Şimşek, trafik sigortası konusunda sektörle birlikte çalıştıklarını belirterek, “Sektörün hiçbir şekilde idari kararlarla zora girmesi gibi bir öngörümüz yok. O nedenle yapacağımız düzenleme sağlıklı olacak, geçici olmasını ümit ediyoruz. İnşallah sektörün bu konudaki hassasiyetini de artırarak tekrar normalleşmeyi öngörüyoruz. Bu aşamada bizim bütün iyi niyetlerimize rağmen baktık ki bazı firmalar belirli branşlarda sigorta yapmaktan imtina ediyor, ceza verdik. Baktık o da çok etkili değil. Onun için şimdi böyle bir niyetimiz, çalışmamız var.” ifadelerini kullandı.
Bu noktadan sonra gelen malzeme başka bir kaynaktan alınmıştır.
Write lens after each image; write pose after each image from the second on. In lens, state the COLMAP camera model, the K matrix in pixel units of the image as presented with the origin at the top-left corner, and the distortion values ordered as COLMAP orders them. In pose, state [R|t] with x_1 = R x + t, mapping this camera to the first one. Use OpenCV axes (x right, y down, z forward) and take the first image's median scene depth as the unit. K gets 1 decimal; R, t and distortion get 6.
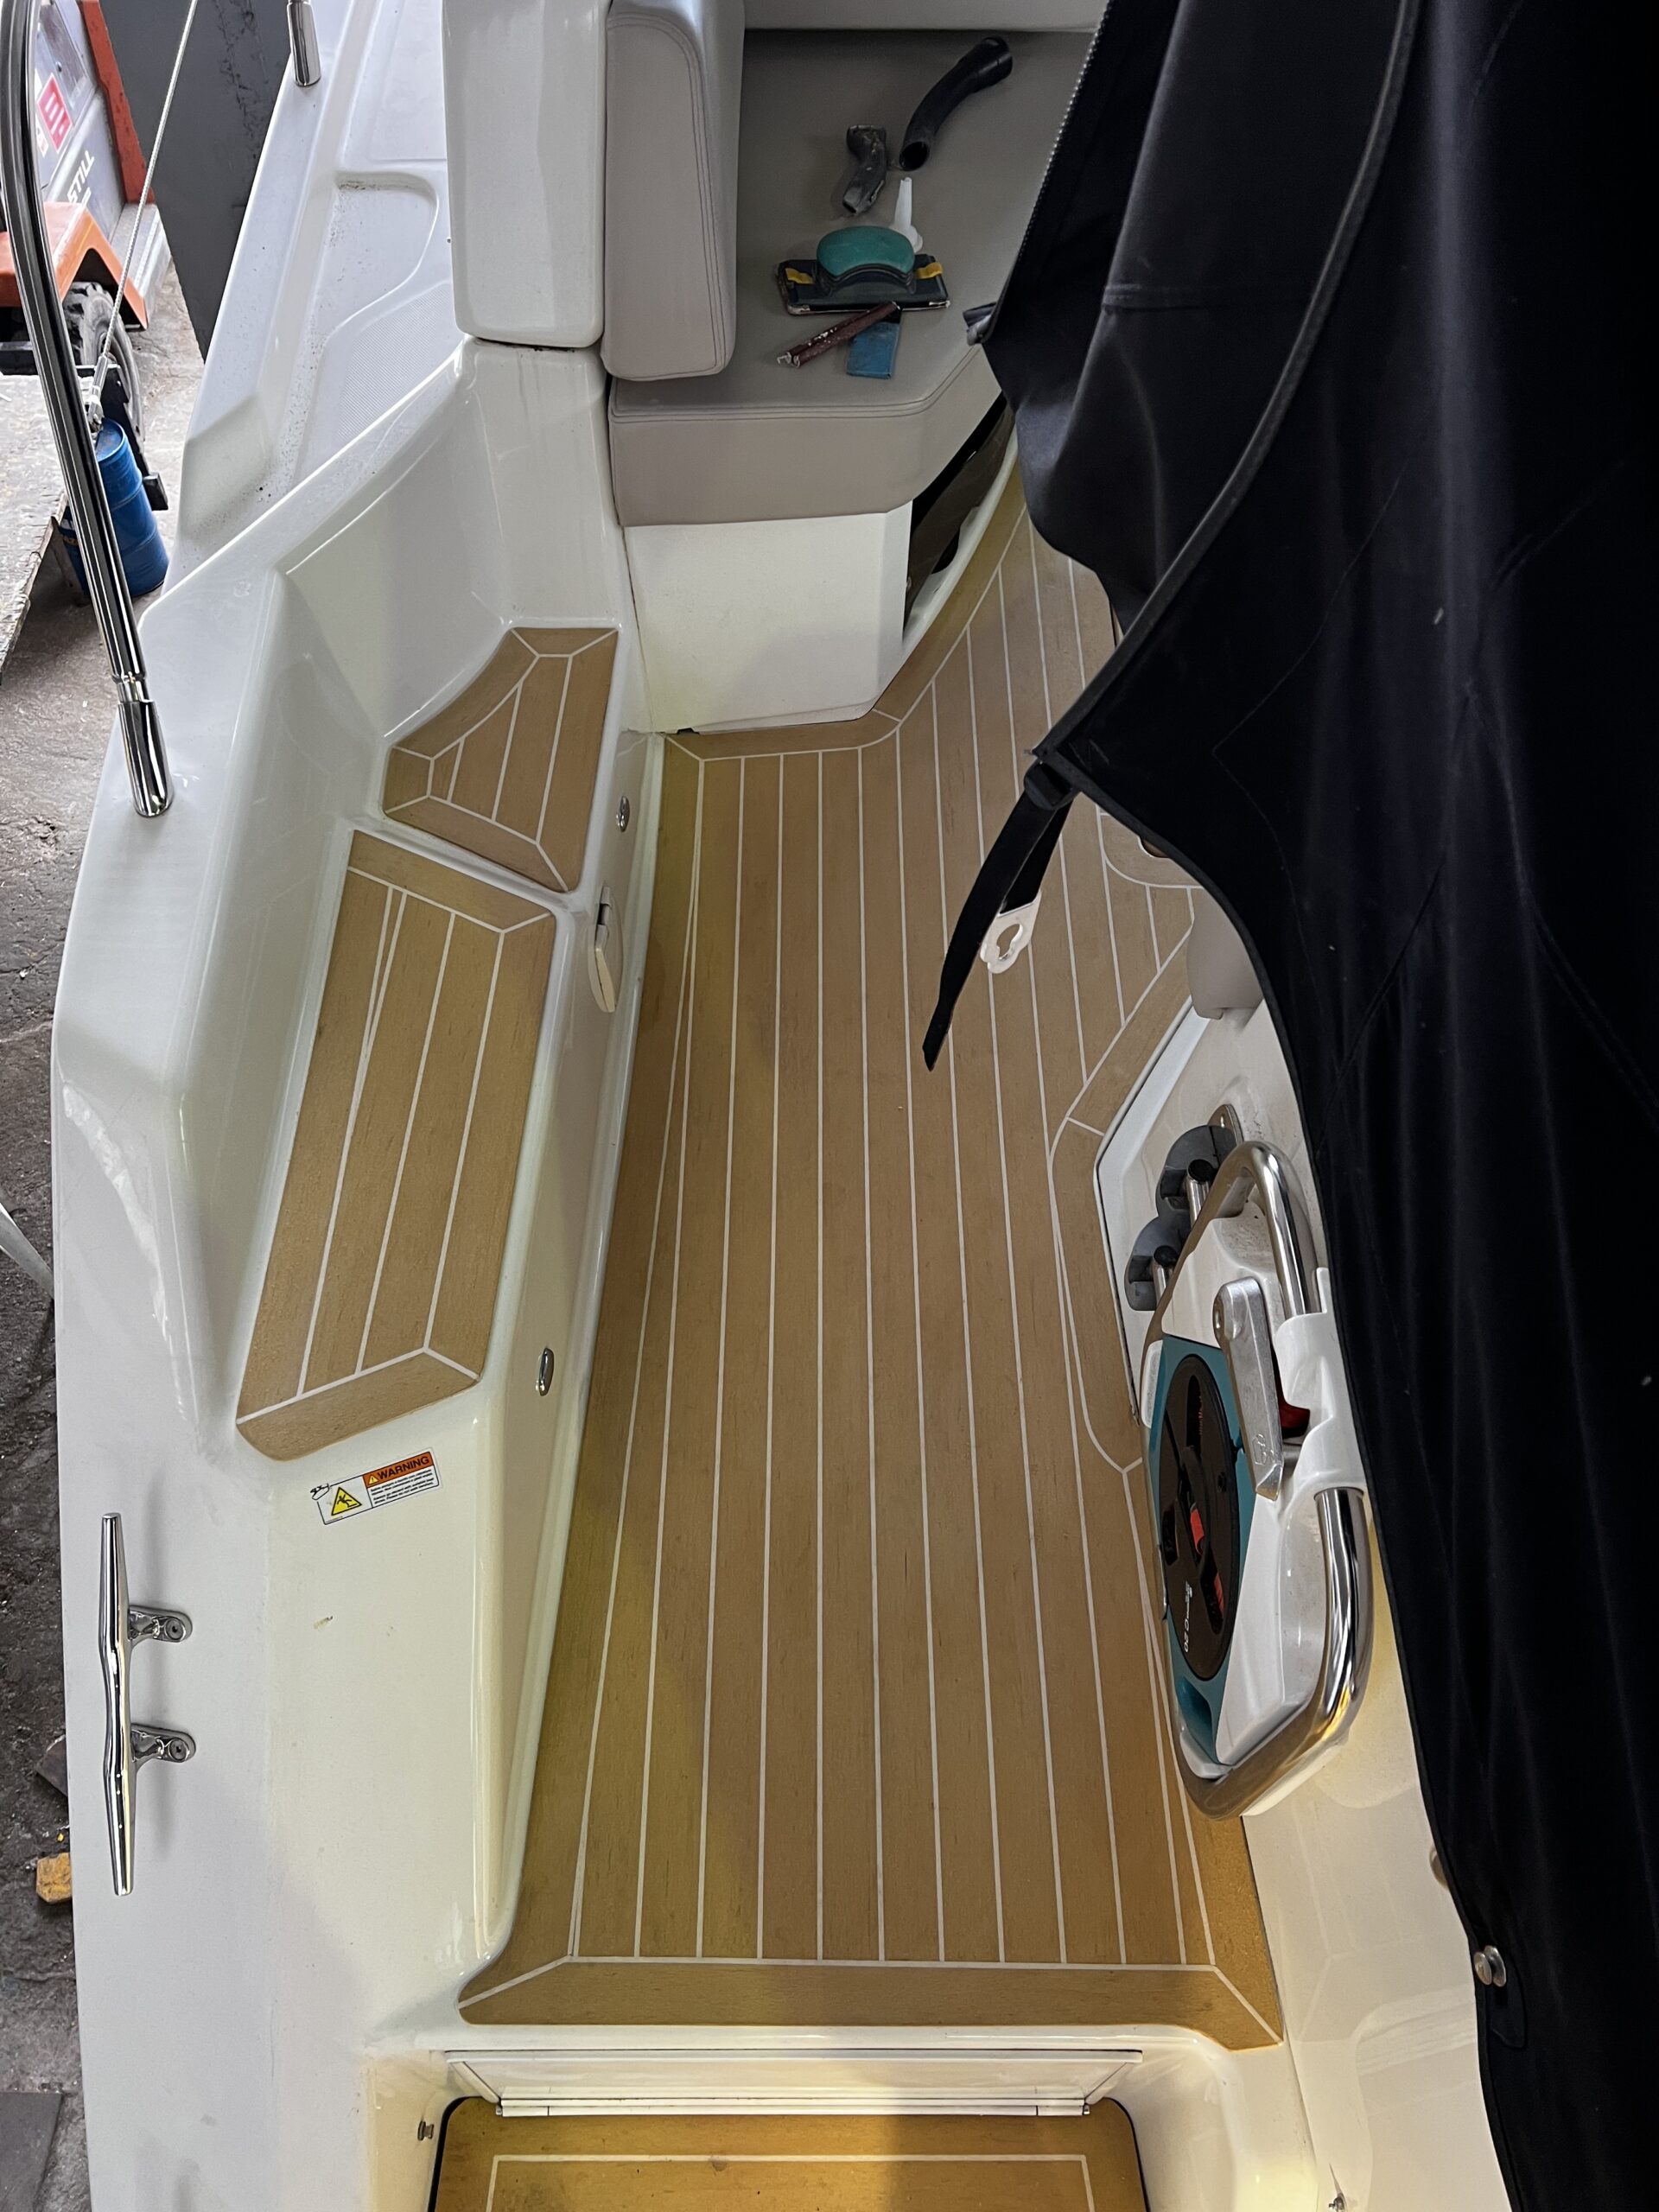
lens RADIAL K [[1676.3, 0, 829.5], [0, 1676.3, 1106.0], [0, 0, 1]] dist [0.093321, -0.095025]
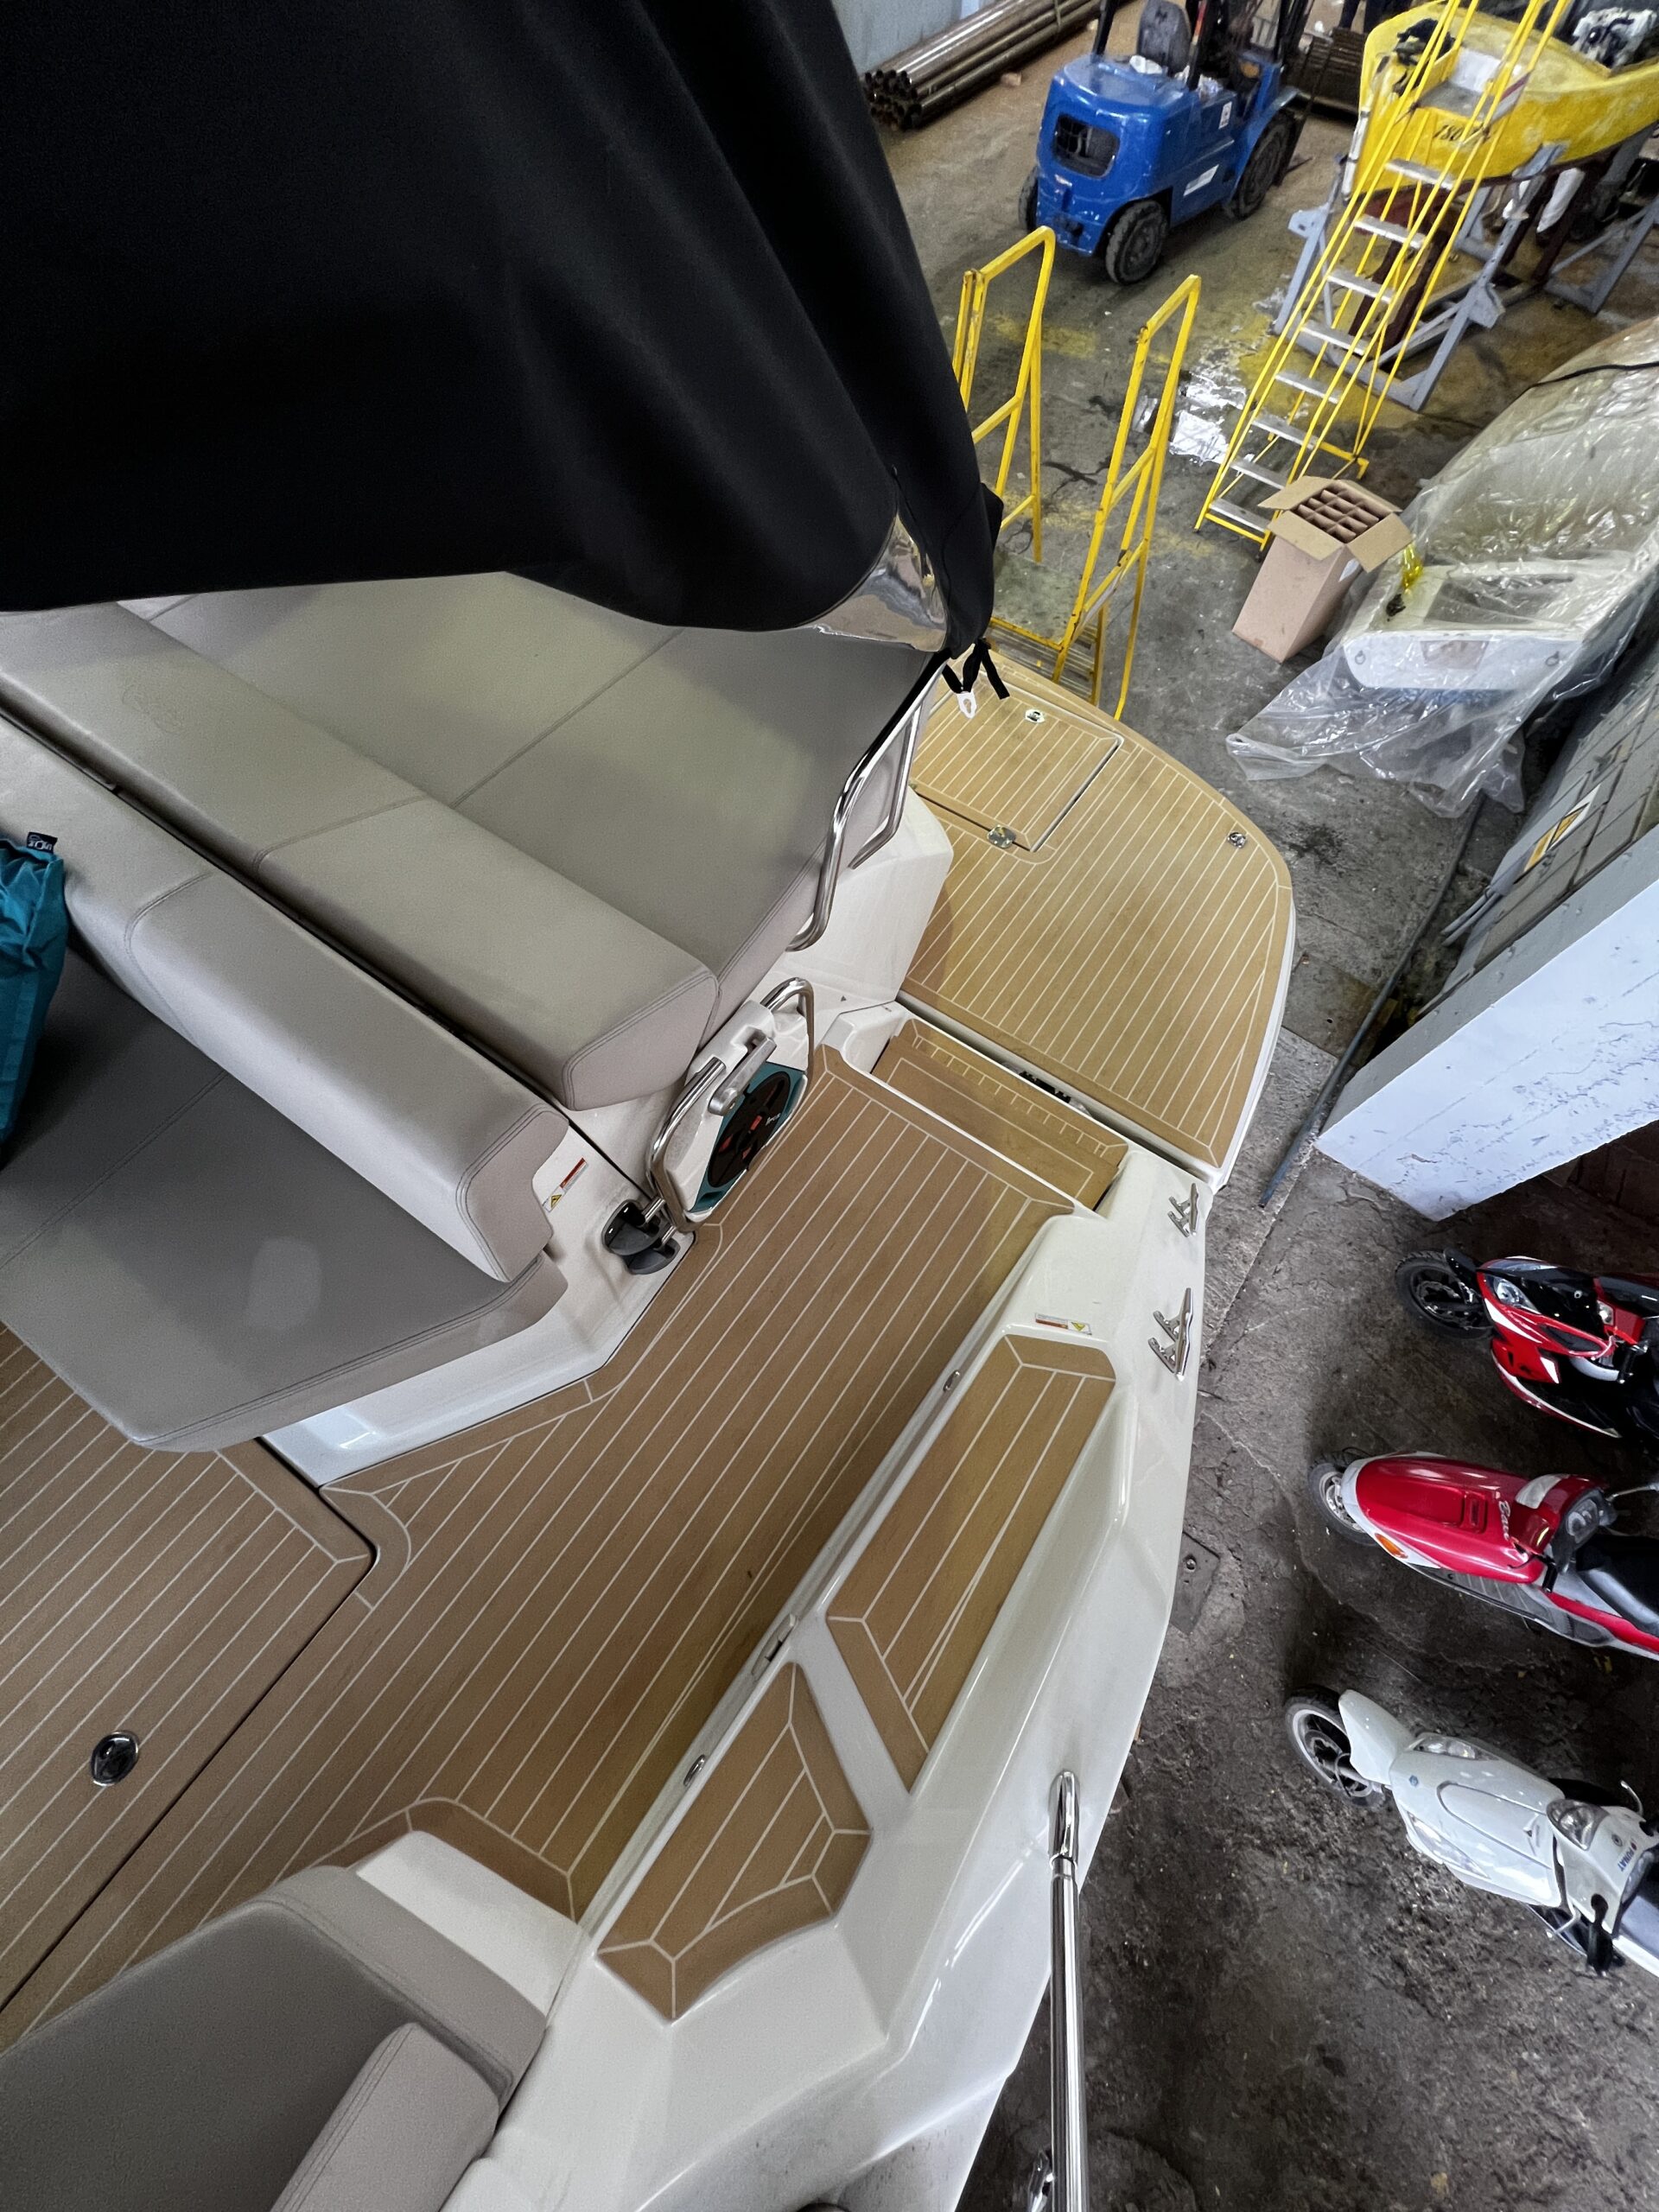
lens RADIAL K [[887.3, 0, 829.5], [0, 887.3, 1106.0], [0, 0, 1]] dist [-0.000809, -0.000159]
pose [[-0.821364, -0.532244, 0.205128, -0.084457], [0.435574, -0.353061, 0.828024, -0.566381], [-0.368288, 0.769458, 0.521823, 0.243090]]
“Şeffaf, objektif kriterlere dayalı bir sistem getirdik”
Başbakan Yardımcısı Şimşek, kullandırılacak kredinin bankalara hangi kriterler çerçevesinde dağıtılacağı ve geri ödemesi yapılmayan kredilerin açıklanıp açıklanmayacağı yönündeki sorular üzerine, bankacılık sektörüyle istişare ederek, aktif büyüklük ve şube sayısı gibi bazı unsurları dikkate alarak limit tahsisinin yapıldığını hatırlattı. Şimşek, şunları söyledi:

“Tamamen şeffaf, objektif kriterlere dayalı bir sistem getirdik. Sektörle birlikte çalıştık. Makro kuralları koyuyoruz, ‘şu oranda kefil oluyoruz, şu kadar kaybı da karşılarız, siz de şu limitler çerçevesinde, şu kesimlere, şu kefalet oranlarında kredi verebilirsiniz’ diyoruz. Bunları bankacılık sektörünün bilançosundan takip edeceksiniz. Bu sistemde Hazine kefaletiyle verilen kredilerde batıklar olduysa biz onu peyderpey karşılarız. Bunun maksimum, 250 milyar lira için 25 milyar lirayı aşacağını tahmin etmiyoruz. Bu çerçevede nihai yükümlülüğümüz 25 milyar lira. Bunun da hemen gerçekleşeceğini sanmıyoruz. Krediler peyderpey verilecek, belki bu sene hiçbir şey olmayacak, belki çok cüzi bir miktar olacak. Oldukça da Maliye Bakanlığımızın Hazineye tahsis ettiği bütçeden bunlar karşılanmış olacak. Bankaların bu çerçevede verdikleri krediyi Kredi Garanti Fonu üzerinden takip edeceğiz.”